Thank you, Mr. Chairman.
If the bill were in place and the passengers were diverted to the airport here in Ottawa, they would be receiving compensation for the length of time they were held on that airplane beyond one hour. So the theory would be that the airport and the airline would get the people off the plane within the hour so they wouldn't be paying compensation.
Let me just explain something. Maybe this will answer Mr. Laframboise's previous question.
In the insurance business we have a principle known as subrogation, and the bottom line here is that if a car driver drives into your fence at your house, your insurance company pays the claim. They're happy to do it. But a few months later, what they do is they subrogate against the guilty party. They find out who ran into your fence and they go after the insurance company that represents the car driver.
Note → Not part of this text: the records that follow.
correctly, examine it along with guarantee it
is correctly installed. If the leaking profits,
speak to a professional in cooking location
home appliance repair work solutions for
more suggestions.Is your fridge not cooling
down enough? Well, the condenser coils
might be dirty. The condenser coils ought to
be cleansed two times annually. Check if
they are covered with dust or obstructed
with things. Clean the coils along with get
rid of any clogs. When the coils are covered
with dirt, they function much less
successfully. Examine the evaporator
All I'm saying should have happened in Vancouver last year, as an example, is that the airline should have simply paid the bills, whatever was necessary, as WestJet did, to take care of those customers and to get them on their way, and then worry about who's going to pay afterward. An insurance company would simply subrogate against who they saw as the guilty party, which would be the airport that didn't clean the runway, right? When the airline was asked about that, this is what the airline council said: we don't want to hamper our great relations with the airport, so we're prepared to let the passengers suffer and let them try to find hotels in the middle of a snowstorm, because we don't want to hamper our good relationship with the airport that forgot to plow the right runway.
I'm saying that you take care of your passengers first and then you subrogate after that and chase the responsible parties. That's how it works in the insurance business and that's how it could work here too.